Singapore authorities have charged crypto lender Hodlnaut’s former CEO Zhu Juntao with fraud, almost four years after the company froze withdrawals during the collapse of the TerraUSD ecosystem.
Singapore police said on Tuesday that Zhu faces six charges of fraud by false representation. Prosecutors allege that Zhu directed employees in 2022 to post false statements on Hodlnaut’s Telegram channels and in customer emails, claiming the company was not directly exposed to TerraUSD’s collapse and did not suffer losses as a result.
Authorities also claimed that Zhu repeated similar claims on his personal account X, then known as Twitter, in three posts in June 2022. If convicted, Zhu could face up to 20 years in prison, fines or both for each charge under Singapore law.
Zhu contested all six charges in court and was granted a pretrial conference date in June 2026, according to local media.
Hodlnaut was one of several crypto lenders that went bankrupt after the implosion of Terraform Labs’ algorithmic stablecoin ecosystem in May 2022. The collapse wiped about $40 billion from the crypto market and contributed to the bankruptcy of companies including Three Arrows Capital, Celsius, and Voyager.
Reports filed during Hodlnaut’s restructuring proceedings indicated that the company funneled approximately $317 million in user funds into Terra’s Anchor protocol, which offered an annualized return of approximately 19.5% on UST deposits before the collapse, which saw UST become almost worthless.

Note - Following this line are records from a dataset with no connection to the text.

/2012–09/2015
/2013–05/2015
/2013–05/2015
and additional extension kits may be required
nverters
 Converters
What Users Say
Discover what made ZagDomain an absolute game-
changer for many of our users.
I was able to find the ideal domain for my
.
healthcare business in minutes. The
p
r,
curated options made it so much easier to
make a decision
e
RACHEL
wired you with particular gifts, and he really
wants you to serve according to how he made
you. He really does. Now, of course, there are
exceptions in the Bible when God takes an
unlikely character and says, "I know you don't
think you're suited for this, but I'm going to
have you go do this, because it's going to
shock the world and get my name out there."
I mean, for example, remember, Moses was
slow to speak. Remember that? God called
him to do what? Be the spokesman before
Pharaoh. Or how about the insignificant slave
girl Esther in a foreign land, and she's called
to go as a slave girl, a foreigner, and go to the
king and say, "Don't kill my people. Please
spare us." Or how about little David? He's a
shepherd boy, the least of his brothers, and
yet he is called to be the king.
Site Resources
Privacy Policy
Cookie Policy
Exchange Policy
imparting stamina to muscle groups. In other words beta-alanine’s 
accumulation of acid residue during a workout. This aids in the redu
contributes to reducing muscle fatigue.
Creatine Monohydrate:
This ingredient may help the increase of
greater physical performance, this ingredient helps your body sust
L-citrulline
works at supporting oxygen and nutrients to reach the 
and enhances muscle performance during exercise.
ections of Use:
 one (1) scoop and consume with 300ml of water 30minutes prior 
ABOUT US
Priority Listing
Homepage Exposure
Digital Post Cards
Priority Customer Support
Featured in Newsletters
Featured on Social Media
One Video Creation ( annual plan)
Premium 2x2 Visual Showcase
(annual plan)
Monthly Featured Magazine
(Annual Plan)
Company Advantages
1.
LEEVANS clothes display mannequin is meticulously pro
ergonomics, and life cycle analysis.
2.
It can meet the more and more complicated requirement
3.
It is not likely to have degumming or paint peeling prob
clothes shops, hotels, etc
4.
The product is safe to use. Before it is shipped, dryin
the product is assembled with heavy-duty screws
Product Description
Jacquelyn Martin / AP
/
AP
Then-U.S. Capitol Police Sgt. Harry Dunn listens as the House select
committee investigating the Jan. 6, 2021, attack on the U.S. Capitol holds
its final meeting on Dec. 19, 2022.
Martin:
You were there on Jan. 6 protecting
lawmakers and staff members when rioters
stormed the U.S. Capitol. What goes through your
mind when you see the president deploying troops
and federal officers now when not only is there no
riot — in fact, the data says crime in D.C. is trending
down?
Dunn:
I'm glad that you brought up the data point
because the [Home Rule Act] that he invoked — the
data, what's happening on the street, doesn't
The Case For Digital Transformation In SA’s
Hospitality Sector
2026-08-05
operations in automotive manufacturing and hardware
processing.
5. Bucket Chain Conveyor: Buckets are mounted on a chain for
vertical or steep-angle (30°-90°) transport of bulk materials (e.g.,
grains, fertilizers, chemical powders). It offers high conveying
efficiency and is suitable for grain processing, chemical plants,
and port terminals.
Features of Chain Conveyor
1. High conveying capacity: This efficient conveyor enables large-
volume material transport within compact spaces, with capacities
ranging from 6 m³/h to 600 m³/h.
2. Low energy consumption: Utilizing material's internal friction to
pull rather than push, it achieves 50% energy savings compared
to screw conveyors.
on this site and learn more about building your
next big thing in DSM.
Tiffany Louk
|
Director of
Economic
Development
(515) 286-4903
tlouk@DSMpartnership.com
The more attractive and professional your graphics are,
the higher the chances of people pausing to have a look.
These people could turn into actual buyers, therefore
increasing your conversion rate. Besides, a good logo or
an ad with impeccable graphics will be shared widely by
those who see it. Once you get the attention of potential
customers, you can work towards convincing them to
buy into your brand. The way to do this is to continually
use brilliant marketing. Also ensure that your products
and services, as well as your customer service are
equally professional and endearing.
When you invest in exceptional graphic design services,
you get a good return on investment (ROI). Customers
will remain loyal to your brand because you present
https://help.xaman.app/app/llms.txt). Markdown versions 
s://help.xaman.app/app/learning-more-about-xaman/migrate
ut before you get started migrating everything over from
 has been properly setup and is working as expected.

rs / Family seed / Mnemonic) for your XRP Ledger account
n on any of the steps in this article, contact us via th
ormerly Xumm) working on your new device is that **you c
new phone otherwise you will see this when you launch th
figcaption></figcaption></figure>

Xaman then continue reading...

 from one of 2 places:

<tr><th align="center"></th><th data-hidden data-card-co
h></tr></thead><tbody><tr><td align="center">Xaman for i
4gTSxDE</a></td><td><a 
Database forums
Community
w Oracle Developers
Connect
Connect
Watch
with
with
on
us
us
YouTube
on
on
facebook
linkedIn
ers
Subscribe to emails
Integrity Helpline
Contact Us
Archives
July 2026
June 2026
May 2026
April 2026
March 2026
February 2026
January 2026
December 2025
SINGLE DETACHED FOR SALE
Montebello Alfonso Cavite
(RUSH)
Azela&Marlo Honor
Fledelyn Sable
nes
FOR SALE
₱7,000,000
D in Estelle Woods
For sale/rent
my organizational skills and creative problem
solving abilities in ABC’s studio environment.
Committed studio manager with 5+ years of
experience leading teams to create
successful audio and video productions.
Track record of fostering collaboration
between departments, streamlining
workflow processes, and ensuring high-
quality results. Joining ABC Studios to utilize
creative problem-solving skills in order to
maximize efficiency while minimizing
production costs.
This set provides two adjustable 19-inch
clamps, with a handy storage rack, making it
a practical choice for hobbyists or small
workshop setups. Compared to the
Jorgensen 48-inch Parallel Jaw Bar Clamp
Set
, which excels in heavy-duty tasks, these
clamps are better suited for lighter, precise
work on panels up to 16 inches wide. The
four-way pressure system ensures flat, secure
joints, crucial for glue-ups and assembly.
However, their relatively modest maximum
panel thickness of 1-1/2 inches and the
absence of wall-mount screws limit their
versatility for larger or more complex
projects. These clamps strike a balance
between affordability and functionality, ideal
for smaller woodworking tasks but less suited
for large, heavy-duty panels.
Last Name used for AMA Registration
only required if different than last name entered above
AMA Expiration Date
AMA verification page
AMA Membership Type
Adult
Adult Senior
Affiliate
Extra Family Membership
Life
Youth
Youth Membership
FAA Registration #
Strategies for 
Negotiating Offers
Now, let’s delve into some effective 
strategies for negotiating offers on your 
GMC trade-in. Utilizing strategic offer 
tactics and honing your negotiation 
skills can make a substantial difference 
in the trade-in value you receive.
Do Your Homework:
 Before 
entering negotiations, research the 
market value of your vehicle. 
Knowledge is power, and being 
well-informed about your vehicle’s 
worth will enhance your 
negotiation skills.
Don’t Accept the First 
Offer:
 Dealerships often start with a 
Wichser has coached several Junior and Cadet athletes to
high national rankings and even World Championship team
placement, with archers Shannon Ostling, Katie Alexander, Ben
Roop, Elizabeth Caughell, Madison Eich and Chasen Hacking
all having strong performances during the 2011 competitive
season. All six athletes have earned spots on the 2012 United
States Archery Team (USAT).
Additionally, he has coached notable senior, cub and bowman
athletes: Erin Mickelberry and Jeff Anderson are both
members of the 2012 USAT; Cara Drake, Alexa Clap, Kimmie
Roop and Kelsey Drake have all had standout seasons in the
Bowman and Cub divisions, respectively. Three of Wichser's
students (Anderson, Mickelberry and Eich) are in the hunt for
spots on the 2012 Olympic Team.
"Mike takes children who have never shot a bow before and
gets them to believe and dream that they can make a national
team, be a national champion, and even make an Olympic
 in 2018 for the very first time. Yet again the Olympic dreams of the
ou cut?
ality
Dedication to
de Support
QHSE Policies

Court-appointed legal officials later estimated that Hodlnaut lost about $189.7 million as a result of Terra’s collapse. Reports reviewed during the restructuring proceedings indicated that the company had poor internal record-keeping and that some executives did not fully cooperate with investigators.
Singapore-based Hodlnaut, founded in 2019, offered its customers productive crypto accounts and served over 30,000 users worldwide before stopping withdrawals in August 2022.
The company subsequently entered into judicial management and was placed into liquidation by the High Court of Singapore.